Inspirację z klasyki i tańców ludowych czerpią choreografowie Bollywood. Łączą je ze współczesnym tańcem zachodnim. Układy bollywoodzkie nie mają już nic wspólnego z religijnością czy obrzędami – są zwykłą rozrywką. Forma przekazu jednak pozostała. Podobnie jak w tańcu klasycznym, tancerka pełnymi wdzięku ruchami ilustruje opowieść (tyle że jest to historia miłosna) zawartą w tekście piosenki. Spojrzenia i uśmiech podkreślają każdy gest, są subtelnym uwodzeniem widzów. Nic dziwnego, że taniec bollywoodzki robi furorę na świecie.

Szkoła w Indiach

Klasycznego tańca indyjskiego nie da się nauczyć przez dwa tygodnie, ale w przypadku układów bollywoodzkich można tego spróbować.

 

  • W Indiach jest wiele szkół, które oferują kursy roczne tańca klasycznego. Gdy ktoś uczy się go w Polsce, może do Indii pojechać na lekcje prywatne, które zwykle są uzupełniane zajęciami w grupie. Wielu nauczycieli nie uznaje jednak sposobu przekazywania wiedzy innego niż swój i uczy od podstaw.

  • Przy zapisywaniu się na zajęcia należy zwracać uwagę, czy jasne jest, ile będziemy płacić za lekcję (15–60 zł za godzinę zajęć prywatnych).

  • Jeżeli ktoś planuje się zapisać do artysty czynnie występującego, powinien najpierw się upewnić, ile ma zaplanowanych pokazów, by nie stracić całego czasu w oczekiwaniu na mistrza. 

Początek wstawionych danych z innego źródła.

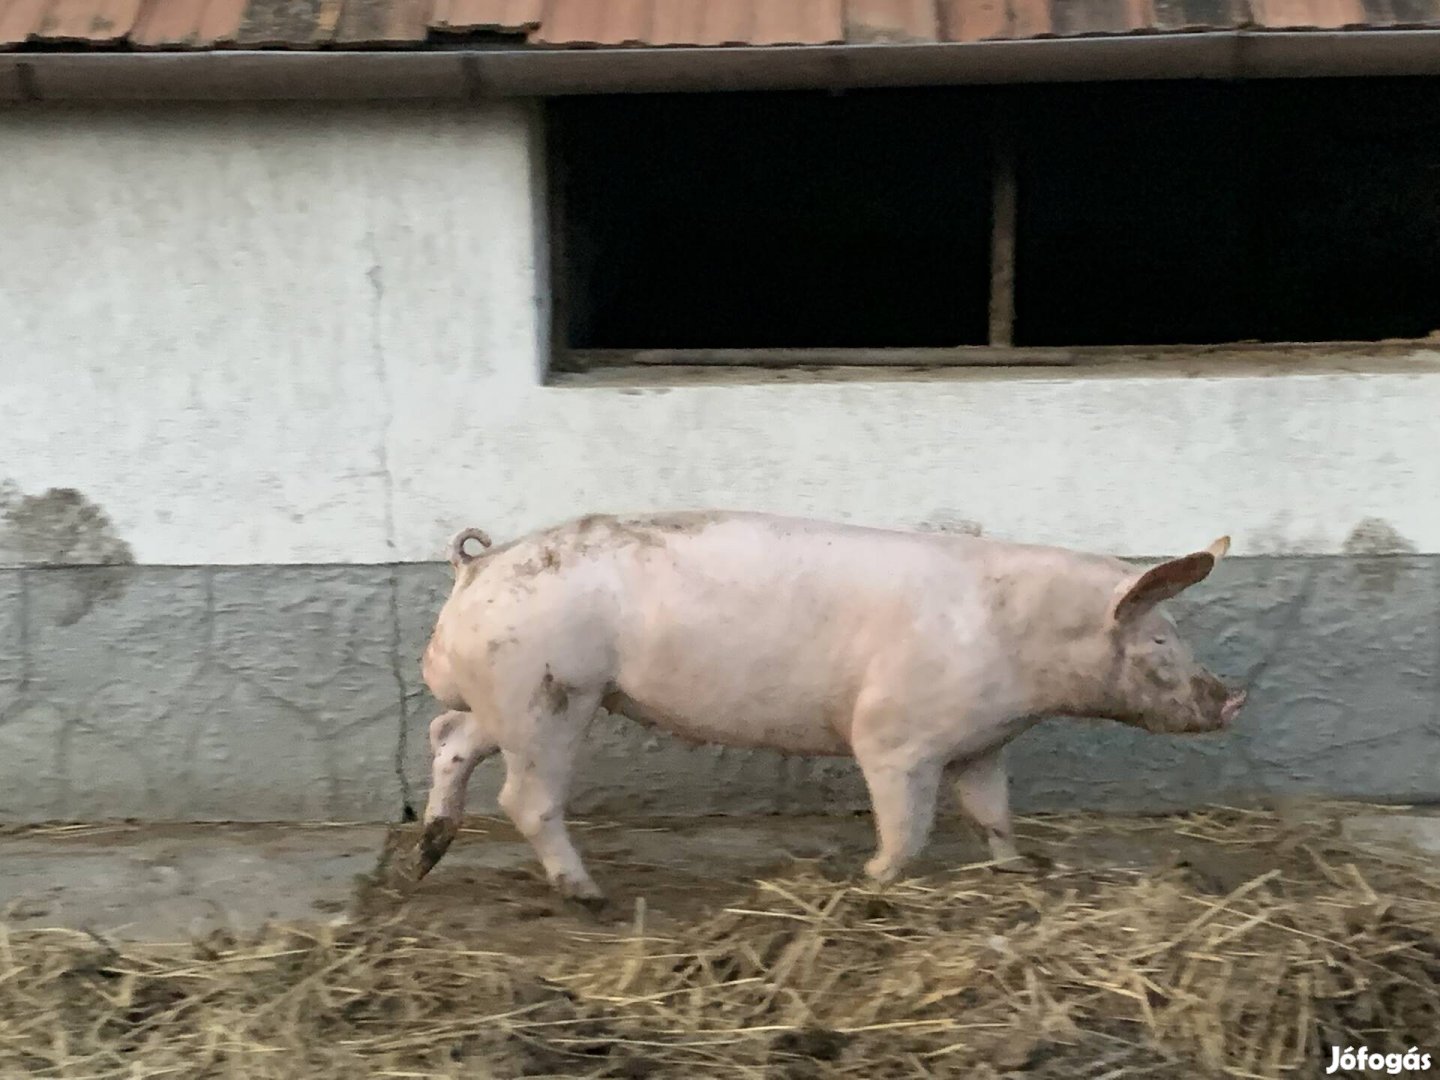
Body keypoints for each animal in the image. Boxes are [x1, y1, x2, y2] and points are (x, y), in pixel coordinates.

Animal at [411, 512, 1244, 898]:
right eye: (1162, 638)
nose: (1232, 700)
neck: (1027, 648)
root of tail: (476, 567)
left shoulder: (983, 741)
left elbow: (992, 812)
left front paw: (1015, 871)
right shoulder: (895, 737)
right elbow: (909, 826)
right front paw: (870, 880)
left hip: (509, 696)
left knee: (449, 732)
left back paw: (429, 856)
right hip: (550, 690)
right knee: (524, 796)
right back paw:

  • Tańca bollywood, można się uczyć na zwykłych kursach tańca, np. w India International School.

 

 

Klasyczne inspiracje

Taniec klasyczny bharatanatjam odrodził sie w I poł. XX w. Do rangi sztuki o podłożu religijnym podniosła go braminka Rukmini Devi. Namówiła ja do tego rosyjska przyjaciółka, primabalerina. Stąd wiele naleciałości z baletu rosyjskiego, które do dzisiaj przetrwały w tym tańcu.